• Фрагмент текста:
<<<<
Единство всеобщего и единичного выступает в мышлении не как «единство» понятия и образа-представления, а как переход от всеобщего к особенному и единичному, осуществляющийся именно в форме понятия (только понятие позволяет отразить это единство, связь, переход). Не образы-представления, а понятия позволяют мысленно воспроизвести конкретность действительности. Изображать «наглядный образ» и «понятие» как моменты некоторого мыслительного единства, отражающие связь общего и единичного, можно лишь в том случае, если заведомо истолковывать их в традиционном, сенсуалистически-эмпирическом смысле. В диалектико-материалистической теории познания понятие характеризуется не по признаку «отвлеченности» (следовательно, не по отходу от «образности» и «наглядности»), а по наличию у человека всеобщего способа воспроизведения и построения соответствующего предмета (поэтому понятие может быть «действенным» и «чувственным»)1. В этом плане теоретическое мышление нельзя сводить лишь к «отвлеченному», словесному мышлению и противопоставлять «наглядному», «наглядно-действенному».
Таким образом, в психологии, как и в современной теории познания, необходимо подразделять мышление на эмпирическое и теоретическое, не связывая внутренне каждое из них с какой-либо частной формой осуществления (лишь в этом случае
247
можно правильно понять взаимосвязь, своеобразие и специфические возможности этих форм в том или ином типе мышления).
>>>>
• Строки данных:
<<<<
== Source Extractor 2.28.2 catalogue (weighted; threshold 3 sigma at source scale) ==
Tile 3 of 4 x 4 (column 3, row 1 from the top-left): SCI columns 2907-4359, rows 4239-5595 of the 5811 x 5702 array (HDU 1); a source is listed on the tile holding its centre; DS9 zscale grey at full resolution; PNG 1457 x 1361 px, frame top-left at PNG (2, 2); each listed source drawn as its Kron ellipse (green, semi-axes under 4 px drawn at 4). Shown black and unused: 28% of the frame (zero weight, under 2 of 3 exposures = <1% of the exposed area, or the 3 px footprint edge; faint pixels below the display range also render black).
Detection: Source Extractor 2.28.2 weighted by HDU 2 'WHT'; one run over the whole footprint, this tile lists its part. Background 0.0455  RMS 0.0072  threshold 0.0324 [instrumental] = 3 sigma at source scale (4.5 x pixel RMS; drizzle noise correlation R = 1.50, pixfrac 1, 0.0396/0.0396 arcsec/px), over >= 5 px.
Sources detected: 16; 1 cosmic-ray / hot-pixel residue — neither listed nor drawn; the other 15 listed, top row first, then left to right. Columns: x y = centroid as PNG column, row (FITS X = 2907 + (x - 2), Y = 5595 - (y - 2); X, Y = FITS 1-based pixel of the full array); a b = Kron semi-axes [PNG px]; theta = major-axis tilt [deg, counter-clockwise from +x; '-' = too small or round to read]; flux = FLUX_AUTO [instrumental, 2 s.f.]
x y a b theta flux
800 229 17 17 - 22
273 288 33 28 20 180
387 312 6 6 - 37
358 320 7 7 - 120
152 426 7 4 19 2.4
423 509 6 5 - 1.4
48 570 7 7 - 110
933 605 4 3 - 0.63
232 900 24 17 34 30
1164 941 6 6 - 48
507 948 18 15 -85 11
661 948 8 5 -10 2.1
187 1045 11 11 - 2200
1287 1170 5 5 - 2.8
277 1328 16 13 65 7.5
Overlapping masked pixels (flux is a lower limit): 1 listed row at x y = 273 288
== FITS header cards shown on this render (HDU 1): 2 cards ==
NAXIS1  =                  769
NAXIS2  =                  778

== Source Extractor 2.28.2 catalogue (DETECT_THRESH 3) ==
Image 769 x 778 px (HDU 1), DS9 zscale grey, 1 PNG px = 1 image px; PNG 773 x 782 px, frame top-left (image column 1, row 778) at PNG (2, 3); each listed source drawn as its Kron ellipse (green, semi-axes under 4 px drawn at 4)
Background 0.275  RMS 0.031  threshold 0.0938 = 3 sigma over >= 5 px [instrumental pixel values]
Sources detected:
>>>>
• Условие задания:
По наличию чего, согласно фрагменту о теоретическом мышлении, характеризуется понятие в диалектико-материалистической теории познания? Опирайтесь только на фрагмент, а не на строки.

• Ответ:
По наличию у человека всеобщего способа воспроизведения и построения соответствующего предмета.